One explanation for these findings surmises that the antiplatelet effect of aspirin therapy prevents the induction of platelet deposition secondary to a local inflammatory response ascribed to prosthetic grafts. 8 Aspirin therapy may therefore improve bypass graft patency through at least two mechanisms, inhibition of inflammation and platelet deposition. A limitation to this retrospective review is that we cannot identify a clear mechanism causing these associations.

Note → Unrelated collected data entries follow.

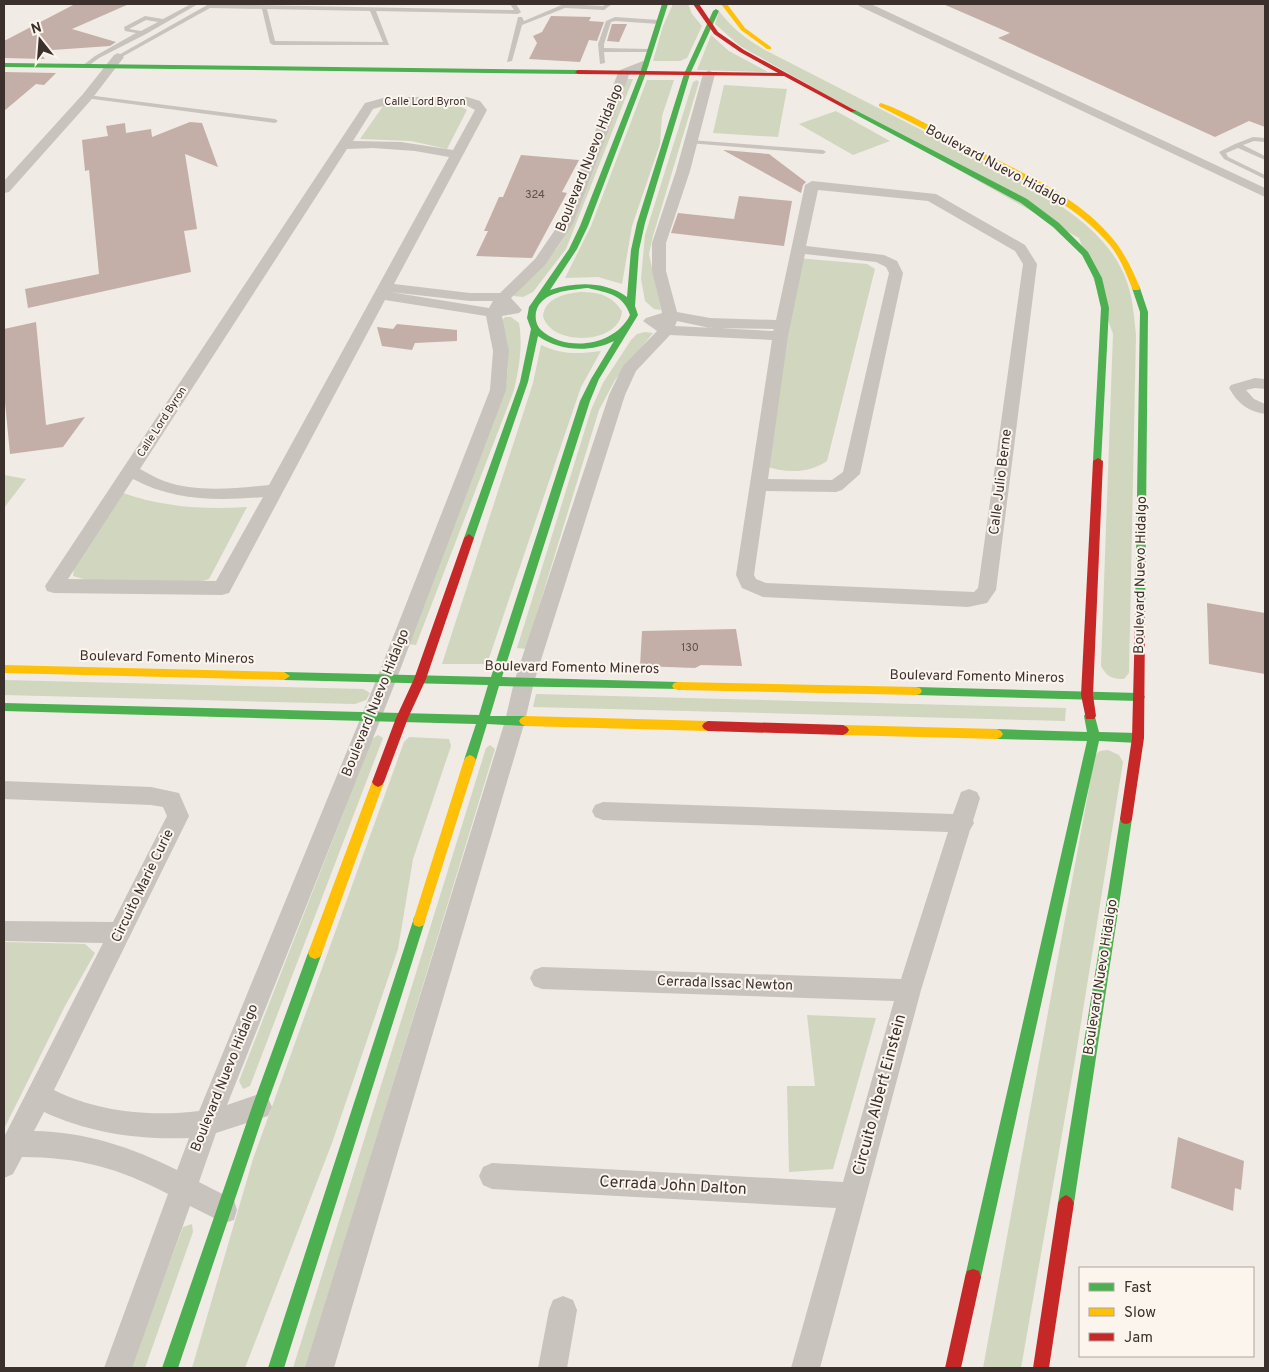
<svg xmlns="http://www.w3.org/2000/svg" width="1269" height="1372" font-family="Overpass,sans-serif">
	<style>
		.green { fill: #d1d6bf }
		.building { fill: #c3afa7 }
		.lines { fill: none; stroke-linecap: round; stroke-linejoin: round }
		.lane { fill: #c9c3be; fill-rule: evenodd }
		.street { fill: #c9c3be; fill-rule: evenodd }
		.fast { fill: #4caf50; fill-rule: evenodd }
		.slow { fill: #ffc107; fill-rule: evenodd }
		.jam { fill: #c62828; fill-rule: evenodd }
		.labels { text-anchor: middle; dominant-baseline: central; stroke-width: 4; stroke-linejoin: round; paint-order: stroke }
		.far-street-label { font-size: 11px; fill: #3b302b; stroke: #fbf5ee }
		.number-label { font-size: 11px; fill: #5d504a }
		.street-label { font-size: 14px; fill: #3b302b; stroke: #fbf5ee }
		.near-street-label { font-size: 16px; fill: #3b302b; stroke: #fbf5ee }
	</style>
	<rect width="100%" height="100%" fill="#f0ebe5"/>
	<path class="green" d="M673,4H688L692,14L702,26L687,58L680,61H653L663,26Z
		M719,11C732,28 746,39 765,50L1019,180C1061,205 1110,233 1127,282C1133,298 1134,318 1136,335L1129,673L1124,679C1112,679 1107,677 1101,666L1113,334L1079,238L740,46L715,24Z
		M711,35L729,51L768,72L697,70Z
		M627,79H633L566,249L533,292L523,297L514,296V293C537,272 555,255 570,227Z
		M647,80H674L662,116L660,144L632,226L622,284L598,277L565,278L591,226Z
		M697,80L699,82L653,236L649,254L661,310L654,309L645,301L641,279L645,235L693,82Z
		M724,85L787,89L778,137L713,133Z
		M392,105L460,106L467,110L447,149L411,141L360,139L383,106Z
		M836,111L890,141L853,155L799,124Z
		M797,258L867,264L875,269L827,461C808,474 786,473 764,466Z
		M580,292C599,292 611,295 622,311C620,345 551,347 543,316C545,298 564,294 580,292Z
		M505,317H511L519,323C523,346 519,368 514,390L416,645L408,644L505,391C509,366 511,345 501,322Z
		M645,332L653,333L615,380L599,410L526,649L517,648L591,410L603,383L631,340L637,334Z
		M541,345C563,355 578,354 601,351L581,387L487,664H442L533,383Z
		M4,475L26,479L4,508Z
		M123,493C163,507 205,510 247,507L209,579L198,582L90,581L73,576L74,568Z
		M4,680L363,689L370,693L366,700L355,704L4,695Z
		M536,694L1066,708L1065,721L533,707Z
		M378,735L383,738L250,1086L243,1089L239,1081L372,739Z
		M409,737L449,739L451,746L413,859L398,949L332,1143L245,1368H192L253,1159L404,742Z
		M490,745L495,749L306,1368H293L486,748Z
		M1108,750L1119,755L1123,762L1075,1060L1021,1368H983L1095,755L1100,751Z
		M4,942L85,944L95,953L65,1006L4,1129Z
		M807,1015L876,1018L833,1169L789,1172L787,1086H815Z
		M192,1224L193,1232L145,1368H131L183,1227Z"/>
	<path class="building" d="M75,4H129L72,29L116,42L110,46L38,51L45,59L4,58V41Z
		M943,4H1265V127L1249,121L1215,137L998,38L1010,33Z
		M551,16L591,17L589,21L604,22L597,41L589,40L580,62L529,59L537,43L533,36L542,32Z
		M612,24H627L619,42L607,41Z
		M4,72L56,73L44,85L36,84L4,111Z
		M190,122L202,123L218,167L185,154L197,229L184,231L191,272L28,308L25,289L99,274L89,170L85,171L82,140L108,136L106,126L125,123L126,133L151,129L152,137Z
		M723,150L769,154L806,182L803,185L801,193Z
		M521,155L579,160L562,192L567,193L532,258L476,256L488,231H484L499,197H503Z
		M739,196L792,201L784,246L671,233L678,213L734,219Z
		M36,322L46,425L85,417L63,447L10,454L4,392V329Z
		M397,324L457,330V341L415,343L412,350L382,346L377,327L393,329Z
		M1207,603L1265,613V674L1209,664Z
		M736,629L742,666L701,665L695,668L640,666L642,631Z
		M1178,1137L1244,1161L1241,1190L1235,1188L1233,1211L1171,1188Z"/>
	<g class="lines">
		<path class="lane" d="M191,4H198L146,34L99,58L87,67L82,66L95,56L136,33L125,31L124,27L145,16L163,19ZM146,20L158,22L141,31L129,29Z
			M209,4L514,10L510,4H516L521,12L518,14L376,11L389,45H273L270,43L262,9L210,8L120,58L115,57ZM267,9L370,11L383,42L275,41Z
			M564,4L603,6L606,4H612L604,10L565,8L522,25L512,61L507,62L518,17H522L524,21Z
			M615,17L659,20L662,22L659,24L615,21L611,22L604,44V48L649,49L651,50V52H604L605,63L600,64L598,44L606,21Z
			M87,95L275,119L278,121L275,123L85,98L84,97Z
			M1253,137L1265,138V142L1254,141L1243,145L1265,156V160L1238,148L1226,153L1228,157L1265,175V179L1224,159L1219,152L1235,144Z
			M690,140L823,150L826,152L823,154L688,143L687,142Z"/>
		<path class="street" d="M858,4H871L1265,188V197L859,6Z
			M118,53L124,57L91,100L9,192L4,193V181L83,94L114,55Z
			M643,61L647,62L649,65L647,68L629,75L573,224L545,265L511,298L522,310L519,313L502,316L509,351L506,390L397,678L227,1105L259,1094L268,1098L272,1107L268,1116L216,1133L199,1182L234,1200L237,1210L234,1220L224,1223L190,1206L132,1368H104L168,1194C119,1168 78,1157 22,1157L13,1174L4,1178L5,1135L103,943L4,941V921L113,922L167,816L163,807L151,805L4,799V781L151,787L179,793L189,816L54,1090C97,1112 152,1117 199,1111L377,678L490,390L493,351L486,316L385,300L229,593L222,595L54,593L47,591L45,586L365,103L387,97H467L480,101L487,110L394,284L470,293H500L535,259L559,224L618,73L620,70ZM387,105H466L475,110L453,150L401,142L353,141L373,109ZM373,148L415,151L449,157L269,485C236,488 197,493 164,481C156,478 148,473 140,469L347,149ZM390,292L470,301H493L489,308ZM133,479C174,501 217,501 263,497L216,581L68,579ZM44,1112C90,1133 138,1140 189,1138L177,1170C131,1147 86,1132 34,1131Z
			M709,70L715,74L690,171L666,243V271L677,312L710,318L776,320L805,185L812,181L936,194L1025,245L1037,264L996,590L987,603L968,607L763,597L742,588L736,575L772,340L670,335L636,371L625,395L534,682L525,721L334,1368H305L505,721L514,682L609,395L623,366L657,331L643,321L646,318L662,313L652,271V243L676,171L703,74ZM818,190L928,201L1015,251L1023,264L978,588L974,592L766,583L756,579L754,575L766,491L836,492L842,490L860,474L903,273L897,261L884,255L806,246ZM805,254L876,262L886,267L889,273L843,472L832,480L768,479L788,336ZM677,321L710,328L774,329L773,331L675,326Z
			M1255,378L1265,379V389L1255,388L1246,390L1254,399L1265,404V414C1248,411 1238,404 1229,388L1231,385Z
			M969,789L977,792L980,798L973,821L974,823L970,830L921,990L820,1368H791L836,1208L492,1189L483,1185L479,1176L483,1167L492,1163L843,1182L894,1001L542,989L534,986L530,978L534,970L542,967L901,979L948,832L603,820L595,817L592,811L595,805L603,802L953,814L961,792Z
			M563,1296L573,1300L577,1310L567,1368H538L549,1310L553,1300Z"/>
		<path class="fast" d="M662,4H668L646,73L588,226L577,249L550,290C575,282 605,281 627,297L631,250L637,223L684,74L713,11L716,9L719,11L690,74L645,223L639,250L635,306L638,315L599,379L590,401L502,677L678,682L682,683L684,686L682,689L499,686L490,716H525L529,718L531,721L529,724L525,726L487,724L476,760L474,763H466L464,760L476,724L4,711V703L479,715L488,685L284,680L278,676L284,672L491,677L580,401L591,379L614,341C590,353 559,351 538,336L528,382L474,538L469,542L464,538L520,382L531,329L527,318L529,307L569,249L580,226L640,73ZM588,288C608,293 623,294 630,315C615,346 566,353 541,330C536,325 535,318 536,312C541,291 570,290 588,288Z
			M4,63L578,70L581,72L578,74L4,67Z
			M851,110H855L1027,199L1059,223L1088,252L1102,278L1109,308L1101,463H1095L1093,461L1101,308L1094,278L1082,255L1053,227L1021,203L851,112Z
			M1133,286H1139L1140,288L1148,312L1145,621L1140,625L1135,621L1140,312L1132,288Z
			M916,687L1139,693L1143,694L1145,697L1143,700L1139,701L916,695L912,694L910,691L912,688Z
			M1090,712L1094,713L1099,732L1138,733L1142,735L1144,738L1142,741L1138,743L1099,741L981,1277L979,1283L973,1285L967,1283L965,1277L1087,741L997,739L993,737L991,734L993,731L997,729L1087,732L1084,716L1086,713Z
			M1126,814L1130,815L1132,819L1074,1203L1071,1208L1066,1211L1061,1208L1058,1203L1120,819L1122,815Z
			M419,915L424,917L425,921L284,1368H268L413,921L414,917Z
			M315,947L320,949L322,953L266,1107L178,1368H162L252,1107L308,953L310,949Z"/>
		<path class="slow" d="M721,4H727L745,28L771,47V49H767L741,30Z
			M881,103C906,111 938,131 963,143C1016,170 1081,196 1117,244C1127,258 1134,273 1140,288L1139,290H1133L1132,288C1126,273 1120,257 1109,244C1078,208 1036,187 994,165C956,145 917,126 879,106V104Z
			M4,665L284,672L290,676L284,680L4,673Z
			M678,682L916,687L920,688L922,691L920,694L916,695L678,690L674,689L672,686L674,683Z
			M525,716L708,721L712,723L714,726L712,729L708,731L525,726L521,724L519,721L521,718Z
			M843,725L997,729L1001,731L1003,734L1001,737L997,739L843,735L839,733L837,730L839,727Z
			M470,755L474,757L476,760L425,921L424,925L419,927L414,925L413,921L464,760L466,757Z
			M378,777L382,779L384,782L322,953L320,957L315,959L310,957L308,953L372,782L374,779Z"/>
		<path class="jam" d="M693,4H699L718,32L744,50L856,111L851,112L784,76L578,74L575,72L578,70L778,73L740,52L714,34Z
			M1098,458L1103,461L1093,695L1096,716L1094,719H1086L1081,695L1093,461Z
			M469,534L474,538L426,679L408,718L384,782L382,785L378,787L374,785L372,782L396,718L414,679L464,538Z
			M1140,617L1145,621L1144,738L1132,819L1130,823L1126,824L1122,823L1120,819L1132,738L1135,621Z
			M708,721L843,725L847,727L849,730L847,733L843,735L708,731L704,729L702,726L704,723Z
			M1066,1195L1071,1198L1074,1203L1049,1368H1033L1058,1203L1061,1198Z
			M973,1269L979,1271L981,1277L961,1368H945L965,1277L967,1271Z"/>
	</g>
	<g class="labels">
		<g class="far-street-label">
			<text x="425" y="102">Calle Lord Byron</text>
			<text transform="translate(162 422) rotate(-57)">Calle Lord Byron</text>
		</g>
		<g class="number-label">
			<text x="535" y="195">324</text>
			<text x="690" y="648">130</text>
		</g>
		<g class="street-label">
			<text transform="translate(590 158) rotate(-68)">Boulevard Nuevo Hidalgo</text>
			<text transform="translate(996 166) rotate(28)">Boulevard Nuevo Hidalgo</text>
			<text transform="translate(1001 482) rotate(-83)">Calle Julio Berne</text>
			<text transform="translate(1141 575) rotate(-89)">Boulevard Nuevo Hidalgo</text>
			<text transform="translate(167 658) rotate(1)">Boulevard Fomento Mineros</text>
			<text transform="translate(572 668) rotate(1)">Boulevard Fomento Mineros</text>
			<text transform="translate(977 677) rotate(1)">Boulevard Fomento Mineros</text>
			<text transform="translate(376 703) rotate(-68)">Boulevard Nuevo Hidalgo</text>
			<text transform="translate(143 886) rotate(-64)">Circuito Marie Curie</text>
			<text transform="translate(1101 977) rotate(-81)">Boulevard Nuevo Hidalgo</text>
			<text transform="translate(725 984) rotate(2)">Cerrada Issac Newton</text>
			<text transform="translate(225 1078) rotate(-68)">Boulevard Nuevo Hidalgo</text>
		</g>
		<g class="near-street-label">
			<text transform="translate(880 1095) rotate(-75)">Circuito Albert Einstein</text>
			<text transform="translate(673 1186) rotate(3)">Cerrada John Dalton</text>
		</g>
	</g>
	<rect width="1269" height="1372" fill="none" stroke="#3b302b" stroke-width="10"/>
	<rect x="1079" y="1267" width="175" height="90" fill="#fbf5ee" stroke="#aea6a0"/>
	<rect x="1089" y="1283" width="25" height="8" fill="#4caf50" stroke="#aea6a0"/>
	<text x="1124" y="1292" font-size="15" fill="#3b302b">Fast</text>
	<rect x="1089" y="1308" width="25" height="8" fill="#ffc107" stroke="#aea6a0"/>
	<text x="1124" y="1317" font-size="15" fill="#3b302b">Slow</text>
	<rect x="1089" y="1333" width="25" height="8" fill="#c62828" stroke="#aea6a0"/>
	<text x="1124" y="1342" font-size="15" fill="#3b302b">Jam</text>
	<g transform="translate(40 40) rotate(343)" stroke="#fbf5ee" stroke-width="4" paint-order="stroke">
	<path d="M0-4L9 19L0 12L-9 19Z" fill="#3b302b"/>
	<text y="-8" font-size="14" font-weight="bold" text-anchor="middle" fill="#3b302b">N</text>
	</g>
</svg>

Revascularization of PAD is linked with poorer outcomes when associated with poor conduit, diseased arterial target vessel and critical limb ischemia. Our population was predominantly comprised of individuals who had critical limb ischemia, requiring below knee or distal bypass grafting with a significant number of prosthetic bypasses used due to a lack of autogenous graft material secondary to prior atherosclerotic intervention. In the present study, not only were secondary patency rates in prosthetic graft patients improved with postoperative aspirin use, but preoperative aspirin therapy was associated with statistically significantly improved patency. The authors of this paper admit that these findings were drawn from a retrospective review of a small, heterogeneous, high-risk population which may account for why there were no significant effects on primary patency. While subsequent cases are added to the database, we recommend that vascular surgeons play a more active role in their patient's preoperative medical management. Furthermore, this preoperative optimization is critical in patients where distal and/or prosthetic material grafts will be required.